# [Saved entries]
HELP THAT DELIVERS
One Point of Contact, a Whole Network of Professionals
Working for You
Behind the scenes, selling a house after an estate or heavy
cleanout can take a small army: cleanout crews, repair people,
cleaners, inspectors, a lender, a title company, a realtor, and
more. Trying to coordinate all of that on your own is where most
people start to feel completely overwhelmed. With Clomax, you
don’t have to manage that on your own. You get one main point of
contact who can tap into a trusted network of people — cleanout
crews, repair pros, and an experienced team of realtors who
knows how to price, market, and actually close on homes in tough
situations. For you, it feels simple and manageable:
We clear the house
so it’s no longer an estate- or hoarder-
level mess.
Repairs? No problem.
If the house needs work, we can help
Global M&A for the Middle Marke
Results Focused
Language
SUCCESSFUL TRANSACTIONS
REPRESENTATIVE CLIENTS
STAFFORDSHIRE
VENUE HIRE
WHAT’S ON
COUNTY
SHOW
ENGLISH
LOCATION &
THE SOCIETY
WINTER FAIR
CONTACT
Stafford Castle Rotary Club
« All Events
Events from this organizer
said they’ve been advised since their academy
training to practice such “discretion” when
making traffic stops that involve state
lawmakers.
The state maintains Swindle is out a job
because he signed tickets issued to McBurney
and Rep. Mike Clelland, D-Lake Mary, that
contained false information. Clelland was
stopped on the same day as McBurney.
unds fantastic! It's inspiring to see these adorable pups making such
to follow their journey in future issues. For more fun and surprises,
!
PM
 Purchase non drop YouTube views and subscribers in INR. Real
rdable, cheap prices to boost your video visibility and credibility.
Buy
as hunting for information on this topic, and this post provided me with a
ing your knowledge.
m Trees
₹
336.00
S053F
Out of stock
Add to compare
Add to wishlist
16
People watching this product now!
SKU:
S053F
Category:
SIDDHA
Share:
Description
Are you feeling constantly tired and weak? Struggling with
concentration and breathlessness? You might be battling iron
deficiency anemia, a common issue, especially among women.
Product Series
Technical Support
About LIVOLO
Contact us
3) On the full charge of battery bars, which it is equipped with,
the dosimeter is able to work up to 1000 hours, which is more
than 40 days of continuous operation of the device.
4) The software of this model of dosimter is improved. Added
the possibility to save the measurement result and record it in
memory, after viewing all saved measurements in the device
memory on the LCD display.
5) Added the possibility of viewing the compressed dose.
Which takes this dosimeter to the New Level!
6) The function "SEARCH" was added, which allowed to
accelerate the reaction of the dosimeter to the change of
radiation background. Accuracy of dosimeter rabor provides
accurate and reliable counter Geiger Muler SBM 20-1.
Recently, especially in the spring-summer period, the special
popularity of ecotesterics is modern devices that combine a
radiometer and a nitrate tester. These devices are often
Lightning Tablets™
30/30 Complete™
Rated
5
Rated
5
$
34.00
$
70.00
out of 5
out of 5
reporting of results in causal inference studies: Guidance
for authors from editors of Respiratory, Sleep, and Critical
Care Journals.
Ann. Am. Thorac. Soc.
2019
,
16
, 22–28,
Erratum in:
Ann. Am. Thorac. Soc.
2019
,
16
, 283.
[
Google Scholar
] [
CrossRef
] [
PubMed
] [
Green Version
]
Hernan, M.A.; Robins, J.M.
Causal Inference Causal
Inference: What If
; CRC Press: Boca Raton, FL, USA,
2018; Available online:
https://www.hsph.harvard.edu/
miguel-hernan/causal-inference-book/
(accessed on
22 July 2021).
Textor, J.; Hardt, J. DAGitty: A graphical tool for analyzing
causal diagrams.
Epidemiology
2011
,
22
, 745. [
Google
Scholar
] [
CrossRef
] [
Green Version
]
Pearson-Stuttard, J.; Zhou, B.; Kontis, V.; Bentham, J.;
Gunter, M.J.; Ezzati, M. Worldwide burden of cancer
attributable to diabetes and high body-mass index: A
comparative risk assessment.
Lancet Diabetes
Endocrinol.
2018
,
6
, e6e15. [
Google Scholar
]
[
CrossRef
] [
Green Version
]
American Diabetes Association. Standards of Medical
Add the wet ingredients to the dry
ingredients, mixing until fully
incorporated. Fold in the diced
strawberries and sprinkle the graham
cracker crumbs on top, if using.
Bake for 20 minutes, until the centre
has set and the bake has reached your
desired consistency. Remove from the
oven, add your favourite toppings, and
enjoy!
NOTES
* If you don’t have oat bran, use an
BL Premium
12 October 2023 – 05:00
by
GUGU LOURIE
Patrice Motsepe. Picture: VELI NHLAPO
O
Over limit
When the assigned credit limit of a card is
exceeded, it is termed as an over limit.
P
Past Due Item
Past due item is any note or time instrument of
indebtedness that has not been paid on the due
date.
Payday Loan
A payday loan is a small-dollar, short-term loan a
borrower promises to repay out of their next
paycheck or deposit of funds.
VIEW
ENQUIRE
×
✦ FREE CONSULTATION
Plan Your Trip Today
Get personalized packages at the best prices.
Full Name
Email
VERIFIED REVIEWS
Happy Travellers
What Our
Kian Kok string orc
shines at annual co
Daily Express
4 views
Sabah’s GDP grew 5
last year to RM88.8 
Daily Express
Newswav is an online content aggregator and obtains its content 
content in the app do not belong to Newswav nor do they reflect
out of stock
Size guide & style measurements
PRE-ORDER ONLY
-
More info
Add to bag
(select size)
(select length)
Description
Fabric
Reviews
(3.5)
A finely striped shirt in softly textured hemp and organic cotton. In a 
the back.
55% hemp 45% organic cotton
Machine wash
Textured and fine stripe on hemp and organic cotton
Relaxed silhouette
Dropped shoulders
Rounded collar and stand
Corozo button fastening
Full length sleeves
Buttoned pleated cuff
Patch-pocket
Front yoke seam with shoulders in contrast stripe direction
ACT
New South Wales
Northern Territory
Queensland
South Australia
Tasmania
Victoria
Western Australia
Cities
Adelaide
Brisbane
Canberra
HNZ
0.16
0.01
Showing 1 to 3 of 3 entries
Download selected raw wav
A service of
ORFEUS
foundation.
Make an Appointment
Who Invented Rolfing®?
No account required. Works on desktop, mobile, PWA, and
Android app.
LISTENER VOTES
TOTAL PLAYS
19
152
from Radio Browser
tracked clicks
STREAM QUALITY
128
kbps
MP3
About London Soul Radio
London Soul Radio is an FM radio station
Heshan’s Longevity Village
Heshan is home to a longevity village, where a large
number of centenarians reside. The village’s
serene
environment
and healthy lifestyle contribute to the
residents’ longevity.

# [Job item]
Rewrite every line of the records, replacing "London Soul Radio" with "Harbor Soul Radio" wherever it occurs and leaving everything else as it is.

# [Expected answer]
HELP THAT DELIVERS
One Point of Contact, a Whole Network of Professionals
Working for You
Behind the scenes, selling a house after an estate or heavy
cleanout can take a small army: cleanout crews, repair people,
cleaners, inspectors, a lender, a title company, a realtor, and
more. Trying to coordinate all of that on your own is where most
people start to feel completely overwhelmed. With Clomax, you
don’t have to manage that on your own. You get one main point of
contact who can tap into a trusted network of people — cleanout
crews, repair pros, and an experienced team of realtors who
knows how to price, market, and actually close on homes in tough
situations. For you, it feels simple and manageable:
We clear the house
so it’s no longer an estate- or hoarder-
level mess.
Repairs? No problem.
If the house needs work, we can help
Global M&A for the Middle Marke
Results Focused
Language
SUCCESSFUL TRANSACTIONS
REPRESENTATIVE CLIENTS
STAFFORDSHIRE
VENUE HIRE
WHAT’S ON
COUNTY
SHOW
ENGLISH
LOCATION &
THE SOCIETY
WINTER FAIR
CONTACT
Stafford Castle Rotary Club
« All Events
Events from this organizer
said they’ve been advised since their academy
training to practice such “discretion” when
making traffic stops that involve state
lawmakers.
The state maintains Swindle is out a job
because he signed tickets issued to McBurney
and Rep. Mike Clelland, D-Lake Mary, that
contained false information. Clelland was
stopped on the same day as McBurney.
unds fantastic! It's inspiring to see these adorable pups making such
to follow their journey in future issues. For more fun and surprises,
!
PM
 Purchase non drop YouTube views and subscribers in INR. Real
rdable, cheap prices to boost your video visibility and credibility.
Buy
as hunting for information on this topic, and this post provided me with a
ing your knowledge.
m Trees
₹
336.00
S053F
Out of stock
Add to compare
Add to wishlist
16
People watching this product now!
SKU:
S053F
Category:
SIDDHA
Share:
Description
Are you feeling constantly tired and weak? Struggling with
concentration and breathlessness? You might be battling iron
deficiency anemia, a common issue, especially among women.
Product Series
Technical Support
About LIVOLO
Contact us
3) On the full charge of battery bars, which it is equipped with,
the dosimeter is able to work up to 1000 hours, which is more
than 40 days of continuous operation of the device.
4) The software of this model of dosimter is improved. Added
the possibility to save the measurement result and record it in
memory, after viewing all saved measurements in the device
memory on the LCD display.
5) Added the possibility of viewing the compressed dose.
Which takes this dosimeter to the New Level!
6) The function "SEARCH" was added, which allowed to
accelerate the reaction of the dosimeter to the change of
radiation background. Accuracy of dosimeter rabor provides
accurate and reliable counter Geiger Muler SBM 20-1.
Recently, especially in the spring-summer period, the special
popularity of ecotesterics is modern devices that combine a
radiometer and a nitrate tester. These devices are often
Lightning Tablets™
30/30 Complete™
Rated
5
Rated
5
$
34.00
$
70.00
out of 5
out of 5
reporting of results in causal inference studies: Guidance
for authors from editors of Respiratory, Sleep, and Critical
Care Journals.
Ann. Am. Thorac. Soc.
2019
,
16
, 22–28,
Erratum in:
Ann. Am. Thorac. Soc.
2019
,
16
, 283.
[
Google Scholar
] [
CrossRef
] [
PubMed
] [
Green Version
]
Hernan, M.A.; Robins, J.M.
Causal Inference Causal
Inference: What If
; CRC Press: Boca Raton, FL, USA,
2018; Available online:
https://www.hsph.harvard.edu/
miguel-hernan/causal-inference-book/
(accessed on
22 July 2021).
Textor, J.; Hardt, J. DAGitty: A graphical tool for analyzing
causal diagrams.
Epidemiology
2011
,
22
, 745. [
Google
Scholar
] [
CrossRef
] [
Green Version
]
Pearson-Stuttard, J.; Zhou, B.; Kontis, V.; Bentham, J.;
Gunter, M.J.; Ezzati, M. Worldwide burden of cancer
attributable to diabetes and high body-mass index: A
comparative risk assessment.
Lancet Diabetes
Endocrinol.
2018
,
6
, e6e15. [
Google Scholar
]
[
CrossRef
] [
Green Version
]
American Diabetes Association. Standards of Medical
Add the wet ingredients to the dry
ingredients, mixing until fully
incorporated. Fold in the diced
strawberries and sprinkle the graham
cracker crumbs on top, if using.
Bake for 20 minutes, until the centre
has set and the bake has reached your
desired consistency. Remove from the
oven, add your favourite toppings, and
enjoy!
NOTES
* If you don’t have oat bran, use an
BL Premium
12 October 2023 – 05:00
by
GUGU LOURIE
Patrice Motsepe. Picture: VELI NHLAPO
O
Over limit
When the assigned credit limit of a card is
exceeded, it is termed as an over limit.
P
Past Due Item
Past due item is any note or time instrument of
indebtedness that has not been paid on the due
date.
Payday Loan
A payday loan is a small-dollar, short-term loan a
borrower promises to repay out of their next
paycheck or deposit of funds.
VIEW
ENQUIRE
×
✦ FREE CONSULTATION
Plan Your Trip Today
Get personalized packages at the best prices.
Full Name
Email
VERIFIED REVIEWS
Happy Travellers
What Our
Kian Kok string orc
shines at annual co
Daily Express
4 views
Sabah’s GDP grew 5
last year to RM88.8 
Daily Express
Newswav is an online content aggregator and obtains its content 
content in the app do not belong to Newswav nor do they reflect
out of stock
Size guide & style measurements
PRE-ORDER ONLY
-
More info
Add to bag
(select size)
(select length)
Description
Fabric
Reviews
(3.5)
A finely striped shirt in softly textured hemp and organic cotton. In a 
the back.
55% hemp 45% organic cotton
Machine wash
Textured and fine stripe on hemp and organic cotton
Relaxed silhouette
Dropped shoulders
Rounded collar and stand
Corozo button fastening
Full length sleeves
Buttoned pleated cuff
Patch-pocket
Front yoke seam with shoulders in contrast stripe direction
ACT
New South Wales
Northern Territory
Queensland
South Australia
Tasmania
Victoria
Western Australia
Cities
Adelaide
Brisbane
Canberra
HNZ
0.16
0.01
Showing 1 to 3 of 3 entries
Download selected raw wav
A service of
ORFEUS
foundation.
Make an Appointment
Who Invented Rolfing®?
No account required. Works on desktop, mobile, PWA, and
Android app.
LISTENER VOTES
TOTAL PLAYS
19
152
from Radio Browser
tracked clicks
STREAM QUALITY
128
kbps
MP3
About Harbor Soul Radio
Harbor Soul Radio is an FM radio station
Heshan’s Longevity Village
Heshan is home to a longevity village, where a large
number of centenarians reside. The village’s
serene
environment
and healthy lifestyle contribute to the
residents’ longevity.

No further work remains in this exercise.